Locating color information
So, where can you find specific color information to share with your finisher?
Browsing color palettes on the websites of suppliers such as Cardinal Paint and Sherwin-Williams is a great way to start. Be aware, however, that colors may appear different online than in real life. To verify that you’re choosing the right color for your powder coated sheet metal parts, request physical samples from the supplier.
We are also happy to send samples of our house colors for your review. Complete our contact form for details!
4. Request Pre-Treatments When Needed
Treating parts with chromate or zinc before powder coating provides enhanced corrosion resistance, which may be necessary for parts that will be used in harsh environments or require electrical conductivity.
These treatments are added only upon request, so be sure to call them out if needed.
5. Insert Hardware after Finishing
Many types of hardware, such as panel fasteners and quarter-turn hardware, won’t perform properly when added before powder coating. If you’re wondering whether a hardware component should be added before or after finishing, our team is happy to advise you.
6. Select a Single Color
While applying multiple colors of powder coat to a single part is technically possible, doing so can be needlessly difficult, risky, and expensive. For example, the part can become scorched or incur unwanted paint residue from masking.
If you need a multi-colored part, wet paint is a preferable choice.
Why Choose Approved Sheet Metal for Powder Coated Sheet Metal Parts?

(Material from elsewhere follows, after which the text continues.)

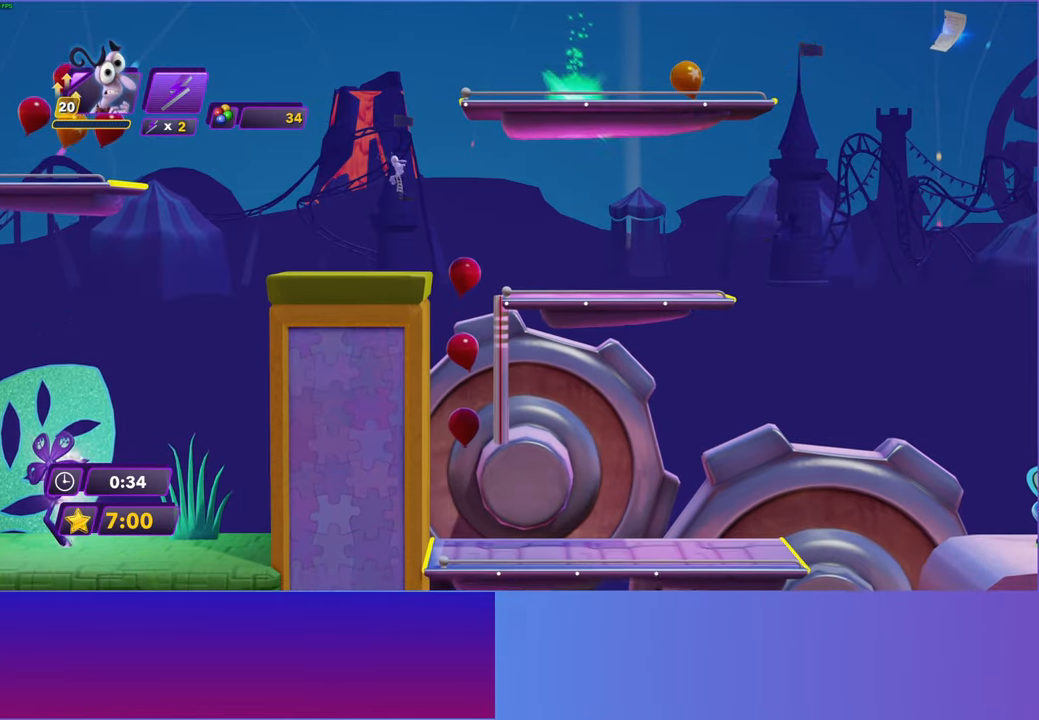
{"buttons": [], "left_stick": "right", "right_stick": "center", "events": [[17, "A", "down"], [17, "left_stick", "right"], [200, "A", "up"], [400, "X", "down"], [483, "X", "up"]]}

At Approved Sheet Metal, we provide sheet metal fabrication services and powder coating services under one roof, giving us full control of the entire manufacturing process and ensuring that you get high-quality parts quickly and cost-effectively. In fact, our in-house powder coating services save you about three days in lead time!
With robust capabilities for sheet metal finishing, we can fulfill your powder coating needs. Request a quote!
Powder Coated Sheet Metal FAQ
At Approved Sheet Metal, we can powder coat aluminum, steel, and stainless steel parts. Powder coating offers durability, attractiveness, and versatility, making it suitable for various applications. It provides a protective and visually appealing finish to your parts.
To prepare your parts for powder coating, you should ensure they can be hung on a rack for uniform coating. This can be achieved through existing holes, new holes, or break-off tabs or clips. Existing holes or designed holes (0.125" diameter) are common options, while break-off tabs and clips are suitable for smaller parts. Keep in mind that adding holes may require touch-up work, affecting costs.
Powder coating typically adds 0.003" to 0.004" of buildup to a part, which may impact tight hole tolerances. To specify colors and textures accurately, provide the exact RAL (color code), texture, and gloss from a specific brand. Remember that colors may vary slightly between brands. Consistency is key; use the same powder coat brand for production as for the prototype. Consider the availability and cost of powder coat types.
Pre-treatments like chromate or zinc are necessary for enhanced corrosion resistance in harsh environments or when electrical conductivity is required. These treatments are added upon request, so be sure to specify if needed to ensure the best results for your parts.
In most cases, hardware should be added after powder coating to ensure proper functionality. Certain types of hardware, such as panel fasteners and quarter-turn hardware, may not perform correctly if added before finishing. Our team can provide guidance on the appropriate timing for adding hardware.